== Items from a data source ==
= = = = =
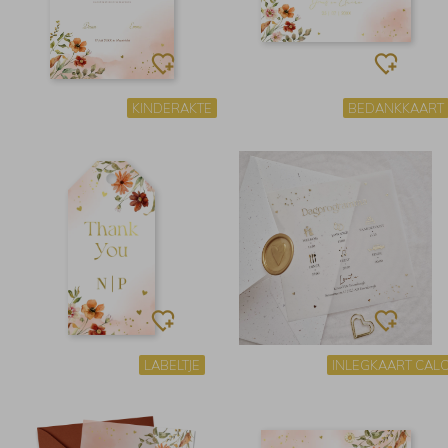
KINDERAKTE
BEDANKKAART
LABELTJE
INLEGKAART CAL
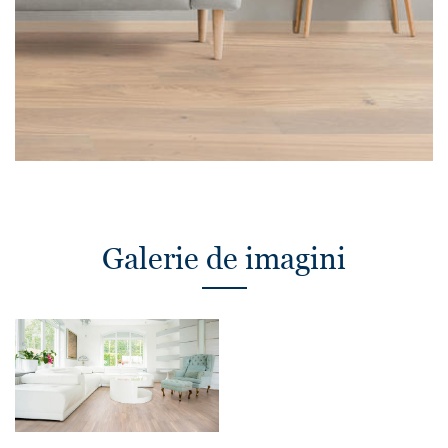
Galerie de imagini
= = = = =
== Exercise brief ==
Make an exact copy of the data, leaving its pictures out.

== Solution for this exercise ==
KINDERAKTE
BEDANKKAART
LABELTJE
INLEGKAART CAL
Galerie de imagini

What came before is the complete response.